I then asked them to brainstorm terminology they felt they would need as future teachers to host similar conversations of identity with their students. They listed:

normal, gender bending, social justice warriors, a/pan/bi/demi, two=spirited (indigenous), androgyny, gender presentation, inter-sex, AFAB (assigned female at birth), gender, cis gender, cis-het, heterosexual, homosexual, heteronormative, bisexual, non-conforming, non-binary, gender fluid, inclusivity, identity, trans, fluidity, Queer, transiting, dead-naming, cultural production, pronouns, feminism, masculinity, drag

I asked for definitions of the terms when I wasn't clear. I've feared witness to the complexities of being human, but I didn't have the terminology. 

From there, I asked students to think about the Genderbread image, the readings they did for the week, and the vocabulary they gave me to ask open ended questions to think about as readers of books and thinkers of the wide spectrum of human experiences. They came up with:

  • How is identity constructed in the novel?
  • Are there conflicts that stem from a character's identity?
  • Who's included and who's not?
  • How does a character's identity shape their lived experience?
  • How does the presentation of the characters' identity/gender differ from your own ideas about identity and gender?
  • What aspects of identity are presented as shocking in the story?
  • How do mainstream constructs of good and bad impact what are meant as private and/or public presentations.
They then applied a couple of the questions from the list to their own readings and presented to the rest of the class on the books they read. Class went over by 15 minutes and they didn't seem to care. The teachers-to-be were teaching me. 

This is my favorite part of being an educator....the moments when I'm learning, too.

But I left with the importance of being open minded, because that is what learning, education, and being human is all about. I want safety for others and for everyone to have care in their worlds. It has never mattered to me who you are or what you choose for your own life, as long as love is at the center (which is troubling to me when I see the astute hatred and cruelty by some as they judge others...the control they desire to have over the bodies of others). It makes me sick to my stomach. I know the root to most hatred is self-hatred...and that such control is an internal quest to ease their own pain...but it's gross...alas, part of the human complexity.

I guess this is why Gina called me a Seahorse way back then.  I'm good with that. But I'm also thankful to the numerous friends, family members, teachers, books, television shows, and experiences that have made me a compassionate man for others...open to the multiple experiences and identities others have lived.

Grannie Annie planted the seed for being a better human being when I was a little boy, and Joanie chose to love everyone around her...even those who belittled her lifestyle and decisions because her life-partner was another, wonderful woman.
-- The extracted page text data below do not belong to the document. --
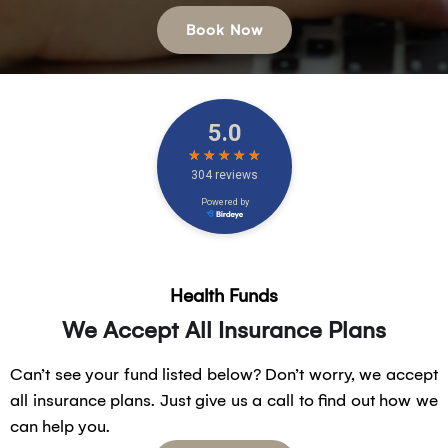
Book Now
Health Funds
We Accept All Insurance Plans
Can’t see your fund listed below? Don’t worry, we accept
all insurance plans. Just give us a call to find out how we
can help you.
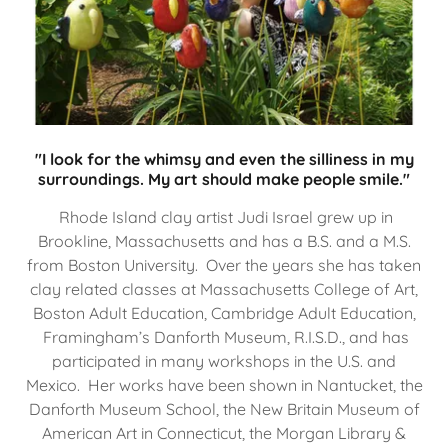
"I look for the whimsy and even the silliness in my
surroundings. My art should make people smile."
Rhode Island clay artist Judi Israel grew up in
Brookline, Massachusetts and has a B.S. and a M.S.
from Boston University. Over the years she has taken
clay related classes at Massachusetts College of Art,
Boston Adult Education, Cambridge Adult Education,
Framingham’s Danforth Museum, R.I.S.D., and has
participated in many workshops in the U.S. and
Mexico. Her works have been shown in Nantucket, the
Danforth Museum School, the New Britain Museum of
American Art in Connecticut, the Morgan Library &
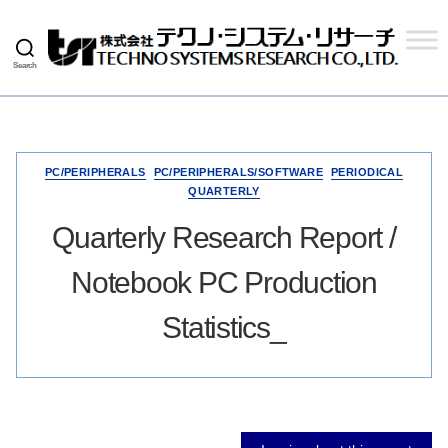
Search
Techno
Systems
Research
Co.,
Ltd.
PC/PERIPHERALS
PC/PERIPHERALS/SOFTWARE
PERIODICAL
QUARTERLY
Quarterly Research Report /
Notebook PC Production
Statistics_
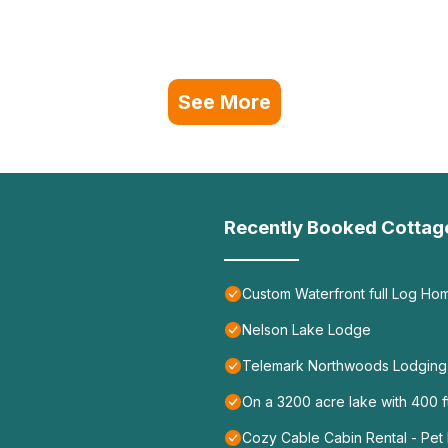
See More
Recently Booked Cottag
Custom Waterfront full Log Ho
Nelson Lake Lodge
Telemark Northwoods Lodging
On a 3200 acre lake with 400 ft
Cozy Cable Cabin Rental - Pet 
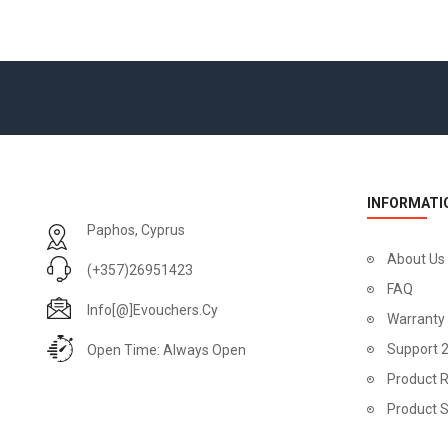
INFORMATI
Paphos, Cyprus
About Us
(+357)26951423
FAQ
Info[@]evouchers.cy
Warranty
Support 
Open Time: Always Open
Product R
Product 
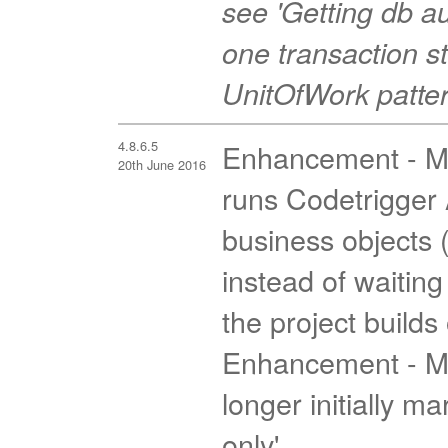
see 'Getting db 
one transaction st
UnitOfWork pattern
4.8.6.5
Enhancement - MV
20th June 2016
runs Codetrigger A
business objects 
instead of waiting
the project builds
Enhancement - MV
longer initially m
only'.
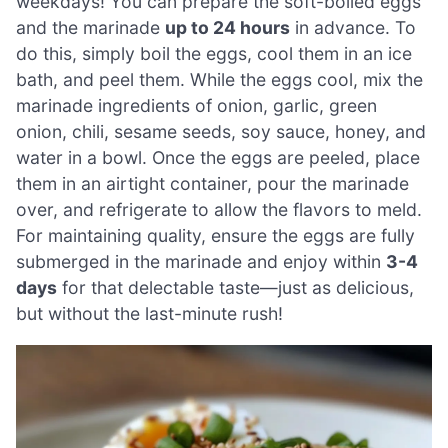
weekdays! You can prepare the soft-boiled eggs
and the marinade
up to 24 hours
in advance. To
do this, simply boil the eggs, cool them in an ice
bath, and peel them. While the eggs cool, mix the
marinade ingredients of onion, garlic, green
onion, chili, sesame seeds, soy sauce, honey, and
water in a bowl. Once the eggs are peeled, place
them in an airtight container, pour the marinade
over, and refrigerate to allow the flavors to meld.
For maintaining quality, ensure the eggs are fully
submerged in the marinade and enjoy within
3-4
days
for that delectable taste—just as delicious,
but without the last-minute rush!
Love is love. All life is pain. We deserve to be embraced for the humans we are.

But don't come near me with that love. I'm a frog. I like to sit on a lily pad alone, contemplating the moon, licking the flies around me into my mouth, and talking to the cattails as that madman emptying the ocean with a fork. Let me be an extroverted introvert, and an introverted extrovert, who much prefers living in his head more than in the real world. I'm okay with that and always will be.

This is the way the pond has always been.